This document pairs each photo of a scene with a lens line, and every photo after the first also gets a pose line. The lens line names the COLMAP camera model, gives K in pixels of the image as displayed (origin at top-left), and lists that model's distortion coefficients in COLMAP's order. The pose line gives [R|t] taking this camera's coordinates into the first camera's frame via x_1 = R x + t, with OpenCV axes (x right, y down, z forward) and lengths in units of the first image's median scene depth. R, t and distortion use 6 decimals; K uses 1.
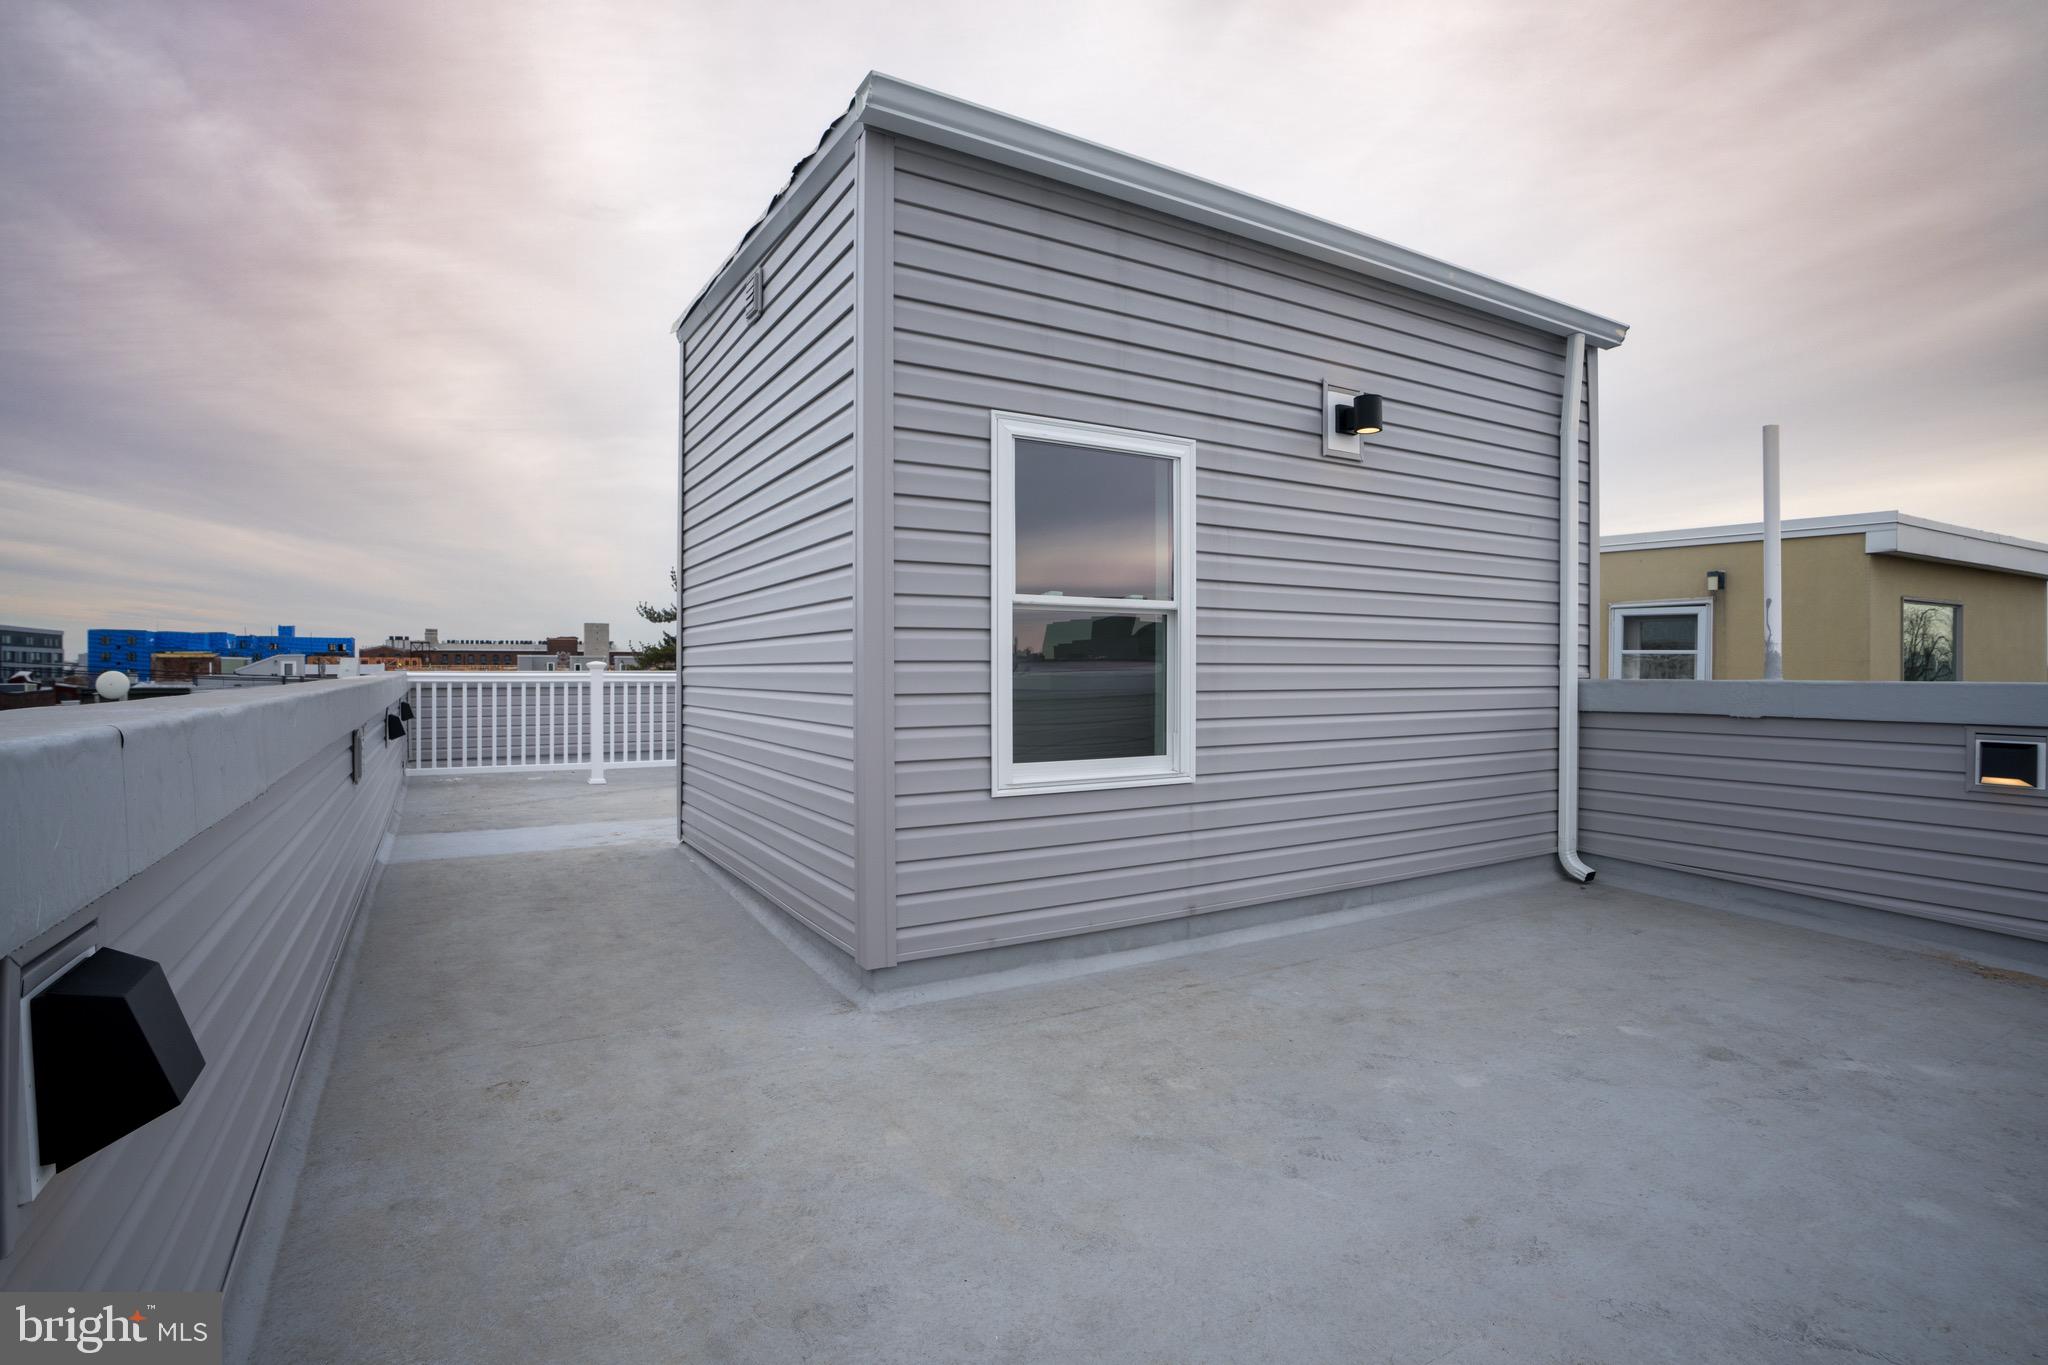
lens RADIAL K [[986.8, 0, 1030.8], [0, 986.8, 698.9], [0, 0, 1]] dist [0.017284, -0.014605]
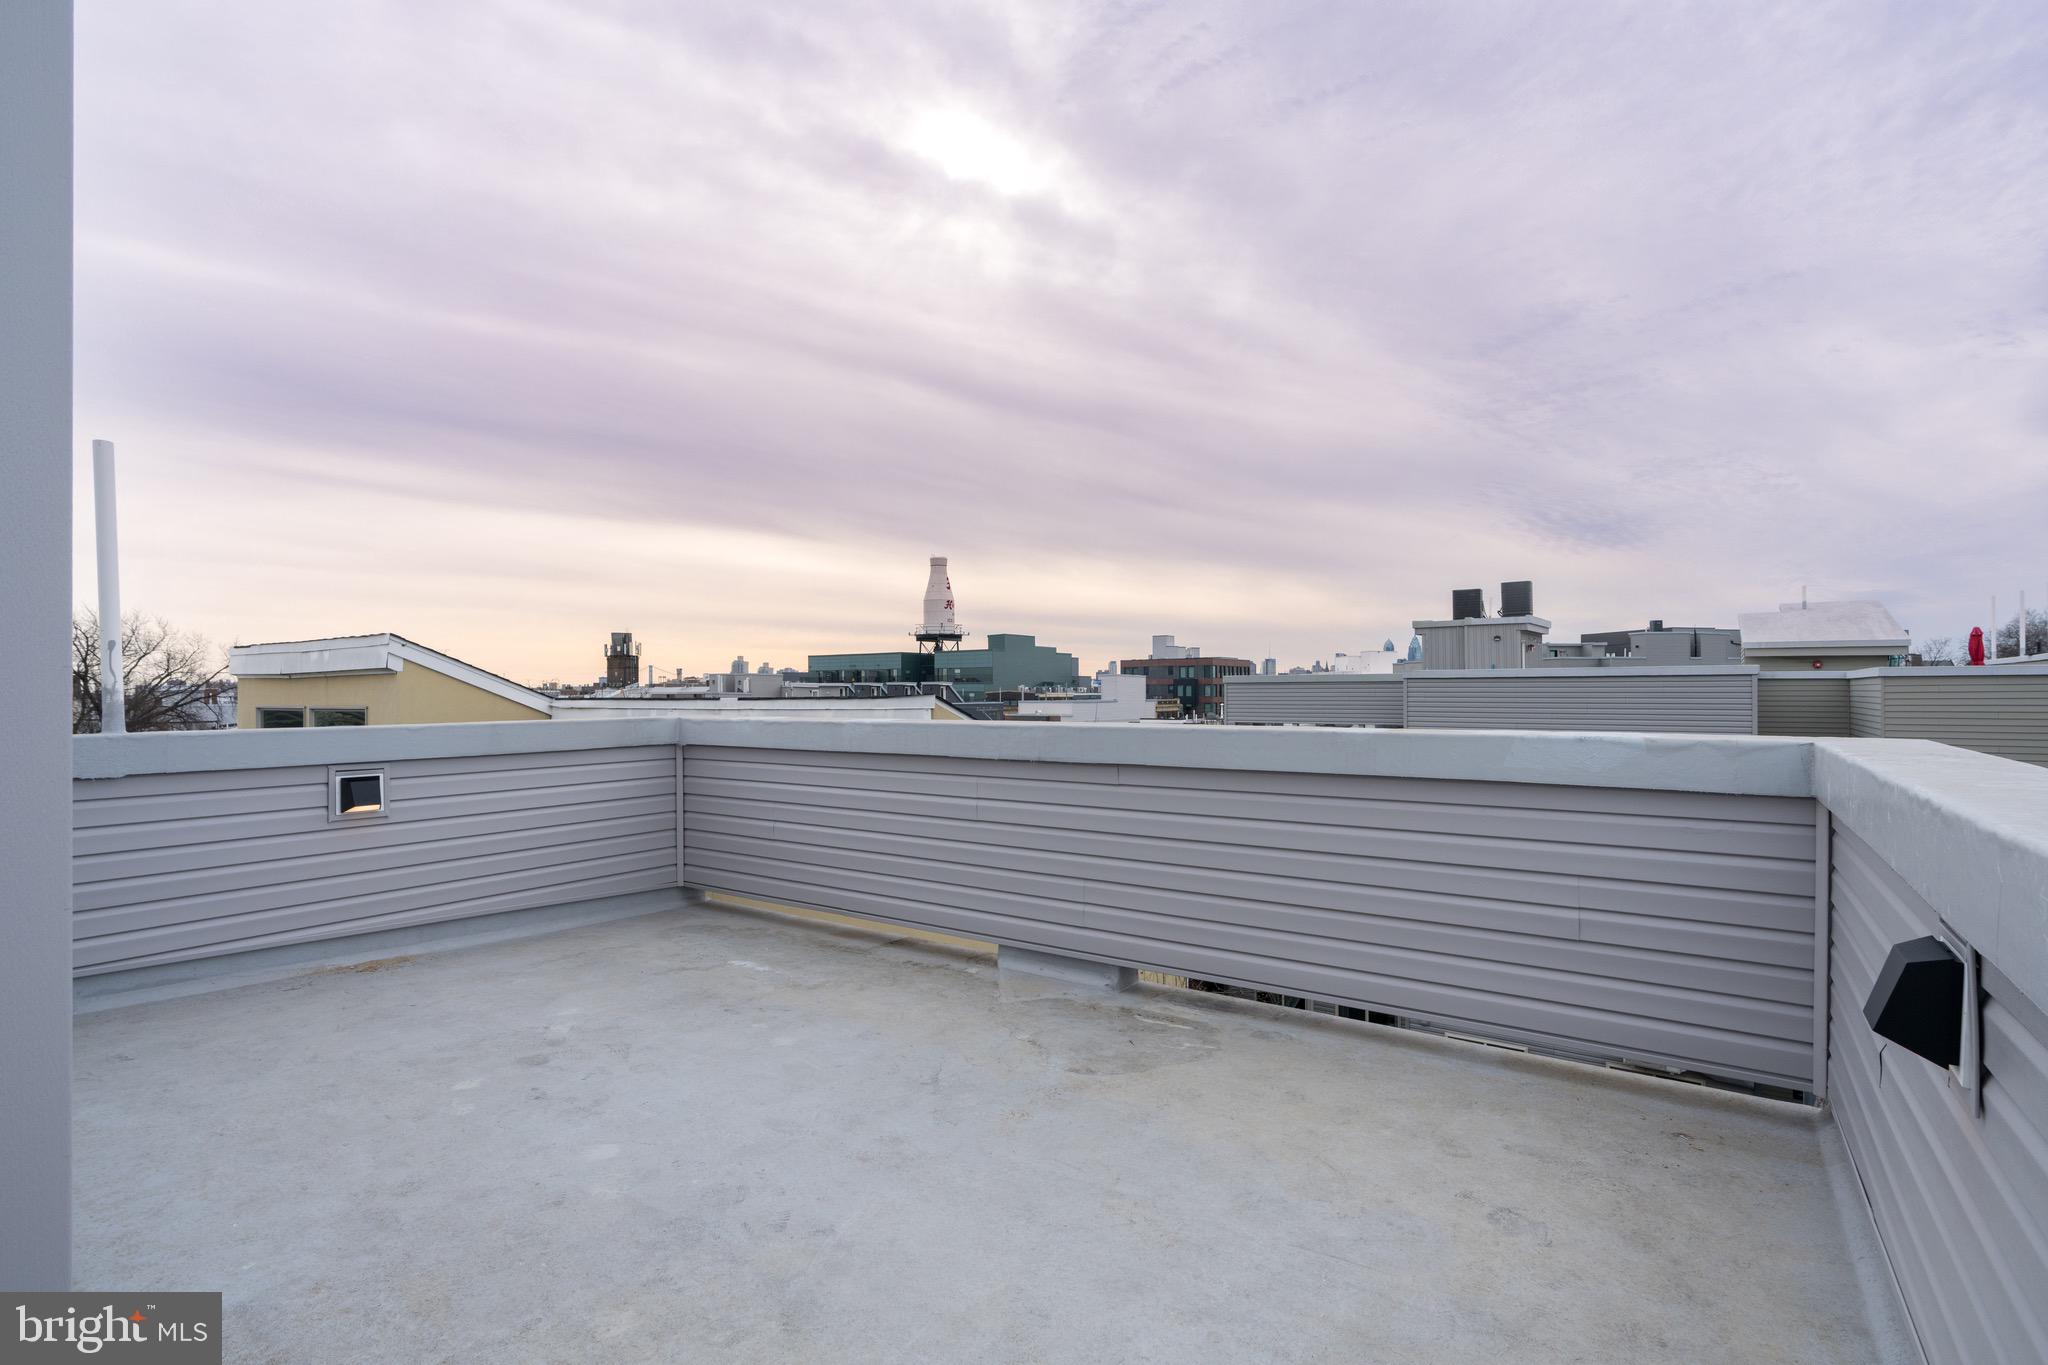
lens RADIAL K [[986.8, 0, 1030.8], [0, 986.8, 698.9], [0, 0, 1]] dist [0.017284, -0.014605]
pose [[-0.410603, -0.005144, 0.911800, -0.536787], [0.030610, 0.999343, 0.019422, -0.057637], [-0.911300, 0.035885, -0.410175, 0.868678]]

--- WORK REQUIRED ---
Reproduce the listing above in full, substituting "lens entry" for every occurrence of "lens line" and leaving everything else unchanged. Omit the pictures from your answer.

--- SOLUTION TO THIS EXERCISE ---
This document pairs each photo of a scene with a lens entry, and every photo after the first also gets a pose line. The lens entry names the COLMAP camera model, gives K in pixels of the image as displayed (origin at top-left), and lists that model's distortion coefficients in COLMAP's order. The pose line gives [R|t] taking this camera's coordinates into the first camera's frame via x_1 = R x + t, with OpenCV axes (x right, y down, z forward) and lengths in units of the first image's median scene depth. R, t and distortion use 6 decimals; K uses 1.
lens RADIAL K [[986.8, 0, 1030.8], [0, 986.8, 698.9], [0, 0, 1]] dist [0.017284, -0.014605]
lens RADIAL K [[986.8, 0, 1030.8], [0, 986.8, 698.9], [0, 0, 1]] dist [0.017284, -0.014605]
pose [[-0.410603, -0.005144, 0.911800, -0.536787], [0.030610, 0.999343, 0.019422, -0.057637], [-0.911300, 0.035885, -0.410175, 0.868678]]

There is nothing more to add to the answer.